Iwaizumi’s grin widens, hotdog still perched in his hand. “Look who’s talking.”


 

Kageyama is definitely a genius on the volleyball court, Oikawa will give him that, but, when it comes to offering advice, he’s far from it.

“I don’t get what the big deal is,” Kageyama repeats for what feels like the millionth time since Oikawa slammed open their door and flopped down onto Kageyama’s bed.

Oikawa isn’t sure why he expected a different response, let alone a helpful one. “There’s something different about him, Tobio-chan. I don’t know what it is but… he’s interesting.”

“Are you trying to get into his pants?” Kageyama deadpans.

Blood rushes to Oikawa’s cheeks. “Oh, hush.” He turns over onto his stomach and buries his face in Kageyama’s pillow. “Do you really think that little of me?”

“I’m just saying, that’s all. I wouldn’t care if you did,” Kageyama insists. Oikawa can’t see his face, but he sounds sure of himself. Plus, Kageyama is a terrible liar; Oikawa could easily sniff out one of his lies from a mile away.

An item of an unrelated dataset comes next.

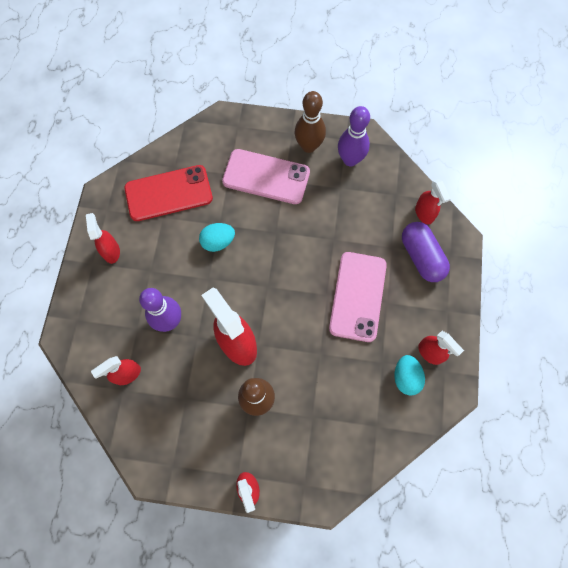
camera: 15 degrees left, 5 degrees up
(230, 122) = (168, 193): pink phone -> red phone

“Whatever.” Oikawa closes his eyes and inhales. The pillow smells a lot nicer than he’d expected. Knowing Kageyama, the poor thing should’ve reeked of body odor and sweat. It’s a pleasant surprise, breathing in the faint aroma of Kageyama’s shampoo and their shared detergent, almost calming. He curls and uncurls his toes, inhales once more for good measure, and slowly lifts his head, pillowing it on his folded arms.

Kageyama stands a few feet away. Leaning against the door frame, he regards Oikawa with his usual nonchalance, a lazy smile quirking up the corners of his lips. But, deep down, buried beneath the indifferent facade, Oikawa knows that a part of Kageyama cares. He just has a weird way of showing it.

“Well, if you don’t want that, what do you want?”

“Friendship, Tobio-chan,” Oikawa sighs, rolling over onto his back. He raises one of his arms and closely examines his hand, watching each knuckle as he bends and extends his fingers. “That’s still a thing, you know. Fooling around isn’t a requirement when you’re talking to someone. I mean, look at us. We’ve known each other for years and we’ve never-”

“Fuck no,” Kageyama interjects, looking utterly scandalized. “That’s never going to happen.”

“And I never said it would, geez, calm down.” Oikawa giggles. It’s just like Kageyama to jump to conclusions like that. “It’s the same with Iwaizumi-kun. I just want to be friends.”

Although Kageyama stares at him like he’s sprouted another head, Oikawa’s being completely honest. The last few relationships he was involved in didn’t exactly turn out well. A couple of them came to a screeching halt when Oikawa explained his passion for volleyball and that it came first. Another ended when his girlfriend started stalking his house over the weekend after he stopped replying to her texts, something that had sufficiently crept him out and kept him from dating for a solid month or so afterward.

And then there’s… well, he doesn’t like to think about his last relationship.

Several break ups later and Oikawa doesn’t quite feel like finding someone new. What he really needs is another friend. Someone other than Kageyama, someone other than- he hates to admit it- his teammates, even Kuroo.

“Alright.” Kageyama sighs and moves away from the door, choosing to perch on the edge of Oikawa’s bed instead. Considering the fact his own bed is taken at the moment. “Alright, I get that.”

“Mmm,” Oikawa agrees. He lets his hand fall back to his side, clutching at Kageyama’s blanket. “There’s something there, Tobio-chan, I swear. He feels… familiar. And I need to know why.”